Harry J. Anslinger, Commissioner of the Federal Bureau of Narcotics from 1930 to 1962, demonized marijuana with malicious zeal. His credibility on medical issues was nullified by any number of appalling quotes, including “Reefer makes darkies think they’re as good as white men.”
Some might see a chance correspondence to Anslinger’s outlook in the disproportionate number of African-American New Yorkers arrested for marijuana as part of the city’s controversial stop and frisk program.
By not acknowledging a distinction between medical and recreational cannabis, Bloomberg compels us to examine his motives. He is, only perhaps, unschooled in the field of medical cannabis.
In 2002, he referred to marijuana as a “narcotic,” though science, medicine and U.S. law do not consider it one. Through recent years, as hundreds of peer-reviewed scientific studies on medical cannabis have been published, Bloomberg has remained intransigent. Might he have economic interests in seeing marijuana kept entirely illegal?
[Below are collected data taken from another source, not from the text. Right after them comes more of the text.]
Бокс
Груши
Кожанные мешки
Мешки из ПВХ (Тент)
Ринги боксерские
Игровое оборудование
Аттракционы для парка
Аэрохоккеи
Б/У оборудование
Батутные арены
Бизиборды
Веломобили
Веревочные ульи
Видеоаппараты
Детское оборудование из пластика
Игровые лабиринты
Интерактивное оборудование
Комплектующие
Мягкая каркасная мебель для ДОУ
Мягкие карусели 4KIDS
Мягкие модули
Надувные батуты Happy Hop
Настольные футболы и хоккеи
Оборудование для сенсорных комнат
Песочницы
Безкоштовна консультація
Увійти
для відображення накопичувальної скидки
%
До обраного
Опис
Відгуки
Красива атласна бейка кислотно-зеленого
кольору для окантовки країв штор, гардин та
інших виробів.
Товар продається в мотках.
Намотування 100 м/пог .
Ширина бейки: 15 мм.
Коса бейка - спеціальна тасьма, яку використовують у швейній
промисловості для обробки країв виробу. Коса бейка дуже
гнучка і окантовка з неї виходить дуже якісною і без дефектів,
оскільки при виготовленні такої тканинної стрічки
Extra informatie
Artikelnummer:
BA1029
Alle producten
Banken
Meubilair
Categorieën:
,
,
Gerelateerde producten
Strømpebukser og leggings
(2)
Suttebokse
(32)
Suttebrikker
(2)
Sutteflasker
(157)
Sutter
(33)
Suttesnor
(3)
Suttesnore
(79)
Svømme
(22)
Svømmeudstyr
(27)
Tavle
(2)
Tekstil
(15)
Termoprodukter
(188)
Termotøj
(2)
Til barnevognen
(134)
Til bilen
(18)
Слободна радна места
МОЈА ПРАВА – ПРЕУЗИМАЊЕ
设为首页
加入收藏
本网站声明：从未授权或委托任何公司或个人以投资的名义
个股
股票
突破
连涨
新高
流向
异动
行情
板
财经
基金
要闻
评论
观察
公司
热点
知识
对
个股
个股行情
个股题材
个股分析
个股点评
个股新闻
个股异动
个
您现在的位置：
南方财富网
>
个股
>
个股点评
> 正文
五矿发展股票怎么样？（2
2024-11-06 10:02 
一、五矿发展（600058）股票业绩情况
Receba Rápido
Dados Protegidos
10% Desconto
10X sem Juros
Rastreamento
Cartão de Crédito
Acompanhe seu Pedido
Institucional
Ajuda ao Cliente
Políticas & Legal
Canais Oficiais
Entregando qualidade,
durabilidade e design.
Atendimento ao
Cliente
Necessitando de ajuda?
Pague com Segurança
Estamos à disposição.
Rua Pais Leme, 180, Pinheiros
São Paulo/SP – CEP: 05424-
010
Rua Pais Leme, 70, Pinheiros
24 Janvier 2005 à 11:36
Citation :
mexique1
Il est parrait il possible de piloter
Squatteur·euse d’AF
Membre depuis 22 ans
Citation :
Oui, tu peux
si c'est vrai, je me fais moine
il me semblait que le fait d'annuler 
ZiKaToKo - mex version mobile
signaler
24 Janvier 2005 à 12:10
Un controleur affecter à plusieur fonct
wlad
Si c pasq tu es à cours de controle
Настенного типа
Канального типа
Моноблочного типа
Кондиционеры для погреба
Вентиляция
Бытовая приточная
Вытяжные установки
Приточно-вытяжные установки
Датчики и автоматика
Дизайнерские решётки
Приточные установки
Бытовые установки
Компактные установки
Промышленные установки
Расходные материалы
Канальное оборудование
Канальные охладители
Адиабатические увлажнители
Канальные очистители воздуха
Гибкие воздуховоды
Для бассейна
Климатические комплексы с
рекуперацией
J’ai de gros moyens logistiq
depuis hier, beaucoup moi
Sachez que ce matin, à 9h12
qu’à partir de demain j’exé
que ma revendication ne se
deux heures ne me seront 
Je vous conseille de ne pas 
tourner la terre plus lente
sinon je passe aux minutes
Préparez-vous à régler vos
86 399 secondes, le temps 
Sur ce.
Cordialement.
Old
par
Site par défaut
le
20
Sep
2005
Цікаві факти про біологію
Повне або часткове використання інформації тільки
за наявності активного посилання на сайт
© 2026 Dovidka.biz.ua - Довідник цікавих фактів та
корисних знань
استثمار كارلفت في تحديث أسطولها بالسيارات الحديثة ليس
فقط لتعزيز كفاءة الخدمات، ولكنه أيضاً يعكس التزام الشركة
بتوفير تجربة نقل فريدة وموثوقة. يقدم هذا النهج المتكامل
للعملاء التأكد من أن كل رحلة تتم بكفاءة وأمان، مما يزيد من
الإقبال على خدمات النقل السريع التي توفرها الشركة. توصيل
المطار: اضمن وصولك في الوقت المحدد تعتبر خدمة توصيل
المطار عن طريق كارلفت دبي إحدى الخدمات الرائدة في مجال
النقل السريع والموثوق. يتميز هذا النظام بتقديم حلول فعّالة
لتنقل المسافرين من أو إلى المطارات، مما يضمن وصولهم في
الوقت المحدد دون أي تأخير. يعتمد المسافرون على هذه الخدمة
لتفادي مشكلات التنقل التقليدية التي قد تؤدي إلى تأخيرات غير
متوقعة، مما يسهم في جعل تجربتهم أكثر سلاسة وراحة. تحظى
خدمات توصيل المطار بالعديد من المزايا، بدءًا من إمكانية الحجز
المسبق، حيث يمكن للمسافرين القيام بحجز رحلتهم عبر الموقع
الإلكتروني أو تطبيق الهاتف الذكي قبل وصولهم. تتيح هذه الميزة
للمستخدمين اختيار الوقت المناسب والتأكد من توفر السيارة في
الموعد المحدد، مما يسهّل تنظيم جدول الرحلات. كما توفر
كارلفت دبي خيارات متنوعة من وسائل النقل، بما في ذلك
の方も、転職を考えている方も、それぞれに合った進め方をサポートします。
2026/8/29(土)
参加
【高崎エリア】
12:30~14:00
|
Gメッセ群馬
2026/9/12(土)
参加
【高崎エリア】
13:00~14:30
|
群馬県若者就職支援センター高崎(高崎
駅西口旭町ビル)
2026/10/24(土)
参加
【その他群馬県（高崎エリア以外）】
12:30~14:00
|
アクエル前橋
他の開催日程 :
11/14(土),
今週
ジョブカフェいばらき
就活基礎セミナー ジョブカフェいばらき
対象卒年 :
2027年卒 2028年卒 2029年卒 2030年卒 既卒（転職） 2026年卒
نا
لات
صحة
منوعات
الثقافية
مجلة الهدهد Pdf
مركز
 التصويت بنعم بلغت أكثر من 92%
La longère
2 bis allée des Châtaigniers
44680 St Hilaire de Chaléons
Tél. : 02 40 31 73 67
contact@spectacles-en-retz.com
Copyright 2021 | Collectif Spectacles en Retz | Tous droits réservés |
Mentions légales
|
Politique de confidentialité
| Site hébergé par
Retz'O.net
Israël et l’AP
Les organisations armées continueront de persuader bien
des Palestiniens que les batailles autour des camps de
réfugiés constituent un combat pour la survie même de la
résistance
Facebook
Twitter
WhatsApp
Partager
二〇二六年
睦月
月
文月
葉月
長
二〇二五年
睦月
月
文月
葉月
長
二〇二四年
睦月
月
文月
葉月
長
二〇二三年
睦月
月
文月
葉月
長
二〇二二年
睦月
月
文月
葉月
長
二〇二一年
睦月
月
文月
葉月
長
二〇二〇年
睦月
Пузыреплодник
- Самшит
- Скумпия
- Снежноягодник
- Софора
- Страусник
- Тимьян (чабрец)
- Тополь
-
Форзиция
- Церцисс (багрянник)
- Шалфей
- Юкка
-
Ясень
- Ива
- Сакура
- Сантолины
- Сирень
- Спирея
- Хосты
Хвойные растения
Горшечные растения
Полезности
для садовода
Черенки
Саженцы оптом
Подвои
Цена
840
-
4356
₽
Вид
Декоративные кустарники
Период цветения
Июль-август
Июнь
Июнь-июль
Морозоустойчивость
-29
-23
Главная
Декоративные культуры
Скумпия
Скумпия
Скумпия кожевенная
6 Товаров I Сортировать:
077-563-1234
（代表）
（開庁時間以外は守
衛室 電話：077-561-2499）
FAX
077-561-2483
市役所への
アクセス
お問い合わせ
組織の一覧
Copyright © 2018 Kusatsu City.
Judge Jim Gray has pointed out that politicians tend to get support by “talking tough, not smart on drugs.” Bloomberg plainly needs an effective prod to start talking smart about medical cannabis.
He is prominent enough a figure that the ignorance he spreads on this topic could result in preventable patient misery. Even in our polarized age, suffering is non-partisan.
When a medical marijuana bill was debated in Albany in 2004, conservative Republican Assemblyman Robert Prentiss said: “If you have ever seen anyone on their deathbed, dying in agony, screaming in pain every day as I had with my father who had cancer, the risks of smoking marijuana are outweighed by the therapeutic benefits.”